Starting today, thousands of electronic dance music aficionados will take over Bayfront Park in downtown Miami for the Ultra Music Festival. If you happen to find yourself in the middle of that scene, you'd hear a lot of German, French, British English, a panoply of European voices.

Many of the festival attendees are from Europe, even though Europe's got a big electronic music scene itself. There's Sonar in Spain, Creamfields in England and Tomorrowland in Belgium: all three are big-name festivals. Then there's the Spanish island of Ibiza, the Mecca of electronic dance music, where big name DJs make regular rounds. So why do many Europeans make the long and costly journey to the Magic City?

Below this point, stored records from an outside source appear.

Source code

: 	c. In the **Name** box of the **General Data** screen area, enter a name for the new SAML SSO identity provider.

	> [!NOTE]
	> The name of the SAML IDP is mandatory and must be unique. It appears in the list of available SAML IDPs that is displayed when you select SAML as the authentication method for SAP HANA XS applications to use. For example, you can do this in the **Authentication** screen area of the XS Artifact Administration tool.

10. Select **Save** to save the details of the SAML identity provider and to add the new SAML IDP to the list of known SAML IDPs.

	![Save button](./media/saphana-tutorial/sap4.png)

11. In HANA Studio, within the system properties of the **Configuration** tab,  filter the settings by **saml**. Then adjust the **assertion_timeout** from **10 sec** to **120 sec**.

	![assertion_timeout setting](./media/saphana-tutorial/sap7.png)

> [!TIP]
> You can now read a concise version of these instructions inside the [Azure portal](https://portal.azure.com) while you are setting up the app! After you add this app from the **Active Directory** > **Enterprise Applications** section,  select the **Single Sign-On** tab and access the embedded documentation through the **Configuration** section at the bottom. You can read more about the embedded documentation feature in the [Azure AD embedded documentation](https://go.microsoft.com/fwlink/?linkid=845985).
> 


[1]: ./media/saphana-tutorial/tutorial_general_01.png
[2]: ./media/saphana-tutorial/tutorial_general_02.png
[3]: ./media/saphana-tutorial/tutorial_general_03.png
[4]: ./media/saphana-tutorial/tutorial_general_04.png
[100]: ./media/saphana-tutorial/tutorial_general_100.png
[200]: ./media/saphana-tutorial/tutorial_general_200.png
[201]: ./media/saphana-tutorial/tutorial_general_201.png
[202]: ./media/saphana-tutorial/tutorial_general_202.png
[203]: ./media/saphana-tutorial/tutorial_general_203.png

Adam Thwaits from Manchester, England spent more than $2,500 dollars for his Ultra experience. He says, what makes Ultra special is something many South Floridians take for granted: "The weather. Full stop. You're guaranteed sun over here. Loads of people go to Ibiza. [But] it's not quite the same; it's like the halfway grounds. It's a whole different experience [here]."

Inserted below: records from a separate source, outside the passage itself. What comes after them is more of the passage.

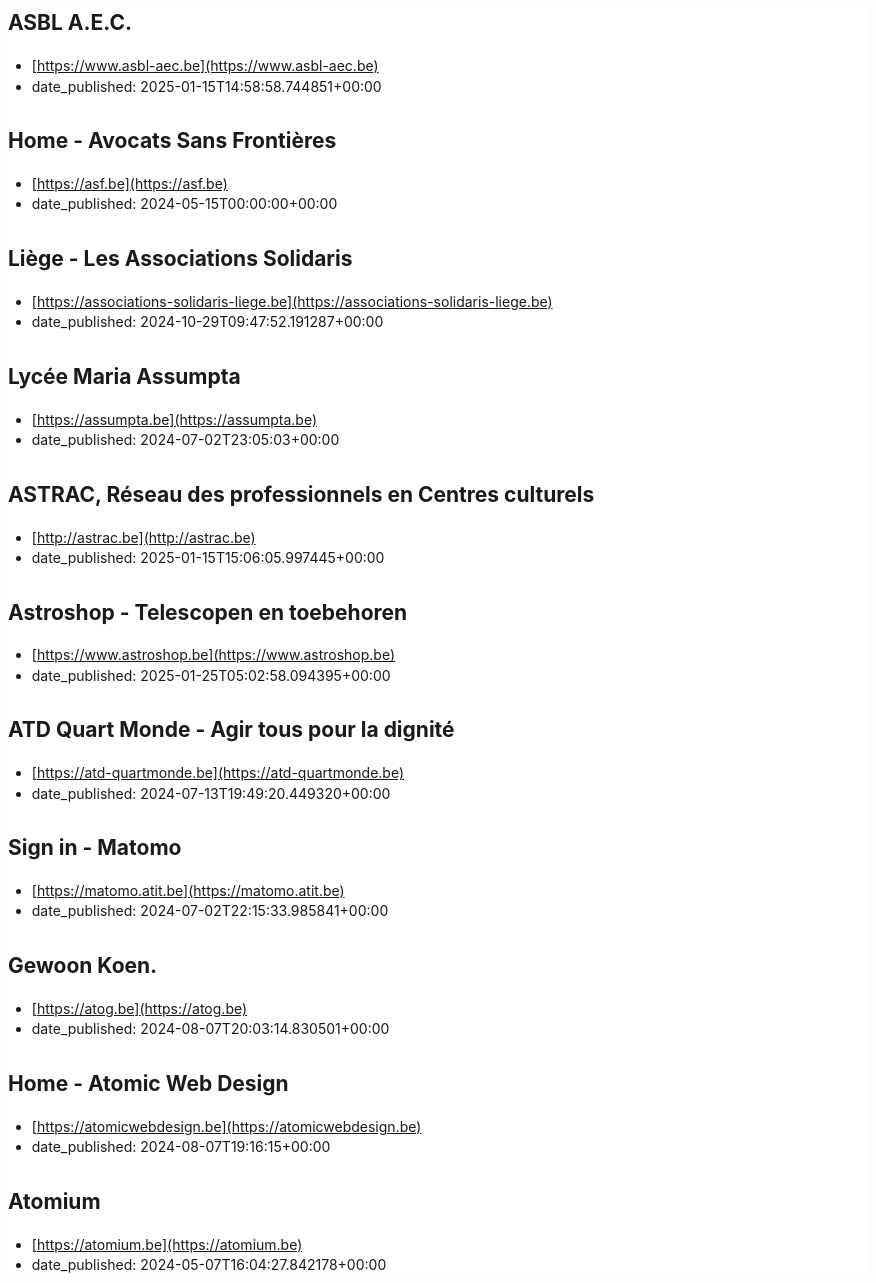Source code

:  ## ASBL A.E.C.
 - [https://www.asbl-aec.be](https://www.asbl-aec.be)
 - date_published: 2025-01-15T14:58:58.744851+00:00

 ## Home - Avocats Sans Frontières
 - [https://asf.be](https://asf.be)
 - date_published: 2024-05-15T00:00:00+00:00

 ## Liège - Les Associations Solidaris
 - [https://associations-solidaris-liege.be](https://associations-solidaris-liege.be)
 - date_published: 2024-10-29T09:47:52.191287+00:00

 ## Lycée Maria Assumpta
 - [https://assumpta.be](https://assumpta.be)
 - date_published: 2024-07-02T23:05:03+00:00

 ## ASTRAC, Réseau des professionnels en Centres culturels
 - [http://astrac.be](http://astrac.be)
 - date_published: 2025-01-15T15:06:05.997445+00:00

 ## Astroshop - Telescopen en toebehoren
 - [https://www.astroshop.be](https://www.astroshop.be)
 - date_published: 2025-01-25T05:02:58.094395+00:00

 ## ATD Quart Monde - Agir tous pour la dignité
 - [https://atd-quartmonde.be](https://atd-quartmonde.be)
 - date_published: 2024-07-13T19:49:20.449320+00:00

 ## Sign in - Matomo
 - [https://matomo.atit.be](https://matomo.atit.be)
 - date_published: 2024-07-02T22:15:33.985841+00:00

 ## Gewoon Koen.
 - [https://atog.be](https://atog.be)
 - date_published: 2024-08-07T20:03:14.830501+00:00

 ## Home - Atomic Web Design
 - [https://atomicwebdesign.be](https://atomicwebdesign.be)
 - date_published: 2024-08-07T19:16:15+00:00

 ## Atomium
 - [https://atomium.be](https://atomium.be)
 - date_published: 2024-05-07T16:04:27.842178+00:00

Ignacio Manjon from Valencia, Spain spent $1,400 on his flight and hotel. That's not including the more than $400 for a 3-day pass for the festival. For Manjon, it's about going to a festival right in the middle of a city, "Where if you go to Ibiza, it’s really nice because it’s a party but it's at night...in a club. In Europe, there are also festivals, but [they're] in the outskirts...not in the downtown, not in a city, not where you have the skyline [like here in Miami]."

For the next three days, Europeans and others from around the world will be stomping and fist-pumping their way to EDM glory. If you live within a mile radius of Bayfront park, bring earbuds.